EXPLORE THE MATERIAL:
1 - Answer these questions from the review of the 6128MFP printer:
(a) How much memory does the 6128MFP have?
(b) How many entries can the printer's speed dial list hold?
(c) Where did the reviewers find the option that lets administrators stop other users printing in colour?
2 - Write the next part of the review of the 6128MFP printer, picking up after its final sentence.

START EXCERPT

Targeting busy professionals and small workgroups, the 6128MFP has a generous 384MB of memory and claims print speeds of 12ppm for colour and 16ppm for mono. Installation is handled nicely by an automated routine and users get a local status utility that pops up with each print job. The backlit LCD display is simple to use and the CentreWare web server provides easy access to all configuration details.
From the printer you can run colour or mono scans directly to email or to a networked system via FTP or SMB. You need to create entries using CentreWare that describe either an email recipient or a destination system and target folder, which appear as options in the printer's scan menu. Fax operations are just as easy to use and the printer can hold a speed dial list of up to 200 entries. Scan and fax functions can also be restricted by requiring a password to be entered at the printer.
Xerox claims colour printing can be controlled but the user guide is devoid of instructions. It was only after rooting around the printer driver properties that we found an option where administrators of local systems can stop other users printing in colour.

END EXCERPT
START INFORMATION SUPPLIED

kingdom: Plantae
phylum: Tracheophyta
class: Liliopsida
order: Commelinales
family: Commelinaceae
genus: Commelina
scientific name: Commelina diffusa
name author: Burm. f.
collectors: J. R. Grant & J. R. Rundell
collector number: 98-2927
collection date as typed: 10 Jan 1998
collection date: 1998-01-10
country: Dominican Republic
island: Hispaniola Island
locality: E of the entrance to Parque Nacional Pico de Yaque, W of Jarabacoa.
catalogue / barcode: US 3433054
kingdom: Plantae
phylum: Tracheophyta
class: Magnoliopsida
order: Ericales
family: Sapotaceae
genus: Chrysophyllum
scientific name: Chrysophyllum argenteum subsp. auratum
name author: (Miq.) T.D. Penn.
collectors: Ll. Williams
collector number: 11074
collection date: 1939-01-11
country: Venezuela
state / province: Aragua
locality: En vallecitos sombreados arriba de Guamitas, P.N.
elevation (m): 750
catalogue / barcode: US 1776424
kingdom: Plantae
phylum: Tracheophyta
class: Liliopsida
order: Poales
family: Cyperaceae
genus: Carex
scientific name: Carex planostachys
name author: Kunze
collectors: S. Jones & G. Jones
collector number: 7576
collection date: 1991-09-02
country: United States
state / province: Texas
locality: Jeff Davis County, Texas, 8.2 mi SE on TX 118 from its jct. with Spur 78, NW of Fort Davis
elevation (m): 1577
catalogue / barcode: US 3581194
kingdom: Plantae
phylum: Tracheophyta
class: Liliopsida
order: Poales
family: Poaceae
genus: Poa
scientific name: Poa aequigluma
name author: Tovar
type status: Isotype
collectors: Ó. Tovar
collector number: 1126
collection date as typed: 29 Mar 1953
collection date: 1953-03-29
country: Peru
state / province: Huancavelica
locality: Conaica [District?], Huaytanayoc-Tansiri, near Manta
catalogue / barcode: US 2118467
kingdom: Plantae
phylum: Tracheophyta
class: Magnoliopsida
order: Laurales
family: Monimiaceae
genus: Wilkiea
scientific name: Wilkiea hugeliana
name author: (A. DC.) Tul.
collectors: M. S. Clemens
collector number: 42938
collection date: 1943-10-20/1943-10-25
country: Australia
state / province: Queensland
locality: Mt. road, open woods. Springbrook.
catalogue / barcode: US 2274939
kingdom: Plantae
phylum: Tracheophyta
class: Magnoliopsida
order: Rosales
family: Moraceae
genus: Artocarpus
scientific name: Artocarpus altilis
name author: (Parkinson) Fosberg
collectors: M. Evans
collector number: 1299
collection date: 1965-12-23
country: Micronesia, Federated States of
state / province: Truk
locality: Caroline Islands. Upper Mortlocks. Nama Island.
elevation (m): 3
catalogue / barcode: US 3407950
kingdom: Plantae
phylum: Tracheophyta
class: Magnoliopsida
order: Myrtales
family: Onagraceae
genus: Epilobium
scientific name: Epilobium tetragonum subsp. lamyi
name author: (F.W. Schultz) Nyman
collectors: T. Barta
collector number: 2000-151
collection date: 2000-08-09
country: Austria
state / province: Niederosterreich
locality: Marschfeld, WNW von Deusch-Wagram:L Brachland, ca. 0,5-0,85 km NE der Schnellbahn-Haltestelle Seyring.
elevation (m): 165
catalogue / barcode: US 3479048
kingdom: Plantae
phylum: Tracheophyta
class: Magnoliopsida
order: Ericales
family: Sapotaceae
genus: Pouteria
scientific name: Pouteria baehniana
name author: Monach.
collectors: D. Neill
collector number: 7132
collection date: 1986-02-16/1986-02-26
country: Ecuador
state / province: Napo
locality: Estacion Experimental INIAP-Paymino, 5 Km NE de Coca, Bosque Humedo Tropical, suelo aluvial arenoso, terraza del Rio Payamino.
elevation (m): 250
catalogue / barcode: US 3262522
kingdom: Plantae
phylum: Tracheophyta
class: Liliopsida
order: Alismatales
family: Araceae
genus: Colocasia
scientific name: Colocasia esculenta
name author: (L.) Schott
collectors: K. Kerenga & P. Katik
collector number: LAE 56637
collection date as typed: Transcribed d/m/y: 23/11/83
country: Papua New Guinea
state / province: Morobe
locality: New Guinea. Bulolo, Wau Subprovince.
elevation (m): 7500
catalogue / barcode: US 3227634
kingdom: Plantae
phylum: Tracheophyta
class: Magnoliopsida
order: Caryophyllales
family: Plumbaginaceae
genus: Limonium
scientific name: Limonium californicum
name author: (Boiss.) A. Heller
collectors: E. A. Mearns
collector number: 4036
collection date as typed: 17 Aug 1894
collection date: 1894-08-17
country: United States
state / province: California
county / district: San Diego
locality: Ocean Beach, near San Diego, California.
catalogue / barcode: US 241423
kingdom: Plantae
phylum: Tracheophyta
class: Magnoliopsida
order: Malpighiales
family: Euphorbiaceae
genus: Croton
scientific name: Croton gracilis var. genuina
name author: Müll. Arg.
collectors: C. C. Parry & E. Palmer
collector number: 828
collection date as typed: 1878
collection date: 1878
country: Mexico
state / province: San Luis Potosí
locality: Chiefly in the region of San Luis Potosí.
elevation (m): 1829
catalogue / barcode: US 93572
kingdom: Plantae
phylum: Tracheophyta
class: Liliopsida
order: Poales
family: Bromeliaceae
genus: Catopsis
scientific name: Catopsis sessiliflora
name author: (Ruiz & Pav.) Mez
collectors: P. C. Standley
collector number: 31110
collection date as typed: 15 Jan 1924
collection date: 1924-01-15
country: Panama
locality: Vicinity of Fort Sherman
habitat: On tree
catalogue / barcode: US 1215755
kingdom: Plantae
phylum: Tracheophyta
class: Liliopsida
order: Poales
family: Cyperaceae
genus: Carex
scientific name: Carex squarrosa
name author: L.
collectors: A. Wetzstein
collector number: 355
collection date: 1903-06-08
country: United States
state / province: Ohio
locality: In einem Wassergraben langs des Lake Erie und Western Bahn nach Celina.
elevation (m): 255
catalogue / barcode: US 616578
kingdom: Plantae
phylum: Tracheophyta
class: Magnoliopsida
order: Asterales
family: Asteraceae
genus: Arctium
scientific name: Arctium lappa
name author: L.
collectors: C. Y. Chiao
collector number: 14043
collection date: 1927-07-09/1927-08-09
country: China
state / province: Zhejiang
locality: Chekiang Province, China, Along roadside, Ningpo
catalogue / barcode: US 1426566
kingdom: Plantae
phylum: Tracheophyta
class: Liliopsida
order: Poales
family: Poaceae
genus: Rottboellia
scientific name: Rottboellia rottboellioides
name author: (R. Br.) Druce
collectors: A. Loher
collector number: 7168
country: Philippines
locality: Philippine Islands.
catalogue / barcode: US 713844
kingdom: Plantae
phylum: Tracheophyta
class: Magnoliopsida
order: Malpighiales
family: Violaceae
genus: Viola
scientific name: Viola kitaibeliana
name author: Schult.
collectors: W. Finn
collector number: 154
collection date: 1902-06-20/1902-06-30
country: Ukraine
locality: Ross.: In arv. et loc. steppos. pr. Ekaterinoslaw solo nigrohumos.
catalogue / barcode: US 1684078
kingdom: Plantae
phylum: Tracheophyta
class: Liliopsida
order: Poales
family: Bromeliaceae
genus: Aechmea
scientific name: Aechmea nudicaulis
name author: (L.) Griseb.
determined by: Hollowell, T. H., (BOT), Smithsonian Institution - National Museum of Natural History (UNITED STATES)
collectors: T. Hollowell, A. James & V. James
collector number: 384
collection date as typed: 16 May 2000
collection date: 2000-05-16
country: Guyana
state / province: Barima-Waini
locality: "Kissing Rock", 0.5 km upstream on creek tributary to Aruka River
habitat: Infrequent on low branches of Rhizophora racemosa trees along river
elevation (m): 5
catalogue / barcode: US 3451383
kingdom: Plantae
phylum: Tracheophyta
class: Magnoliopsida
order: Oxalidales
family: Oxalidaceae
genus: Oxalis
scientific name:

END INFORMATION SUPPLIED

EXERCISE RESPONSES:
1 -
(a) 384MB
(b) Up to 200
(c) In the printer driver properties

2 -
Documents can be faxed directly from your PC via the driver although to access the printer's address book you need a USB connection. The Secure Print feature allows a username and password to be assigned to a print job which is then held in the printer's 100MB RAM disk. Only when the correct password is entered at the printer control panel will it be released.
Print quality is reasonably good, with our performance chart revealing smooth colour fades with minimal stepping. Colour photographs had a richness and vibrancy to them with good levels of detail, although in large areas of single colours, such as blue skies, we could see a faint and slightly annoying magenta banding.
Print speeds aren't perfect with a 16-page Word document taking 77 seconds for an average of only 12.5ppm. Colour speeds were on money with our 24-page DTP style document averaging 12.3ppm. A handy feature is the Run Black mode so you can continue printing even if one of the colour cartridges has run out.
We strongly recommend shopping around for your toner as prices vary wildly and the wrong choice could result in steep printing costs. After some research we found the best price of 10.6p for a colour page but also found prices as high as 16p per page. Either way, this is not good and made worse by the fact that the printer ships with 1,000 page starter cartridges.
The 6128MFP is offering a fine range of features for the price teamed up with a good software bundle and some useful print security options. It would be a good choice for amalgamating all your office printing functions into one unit if it weren't for its uncomfortably high running costs.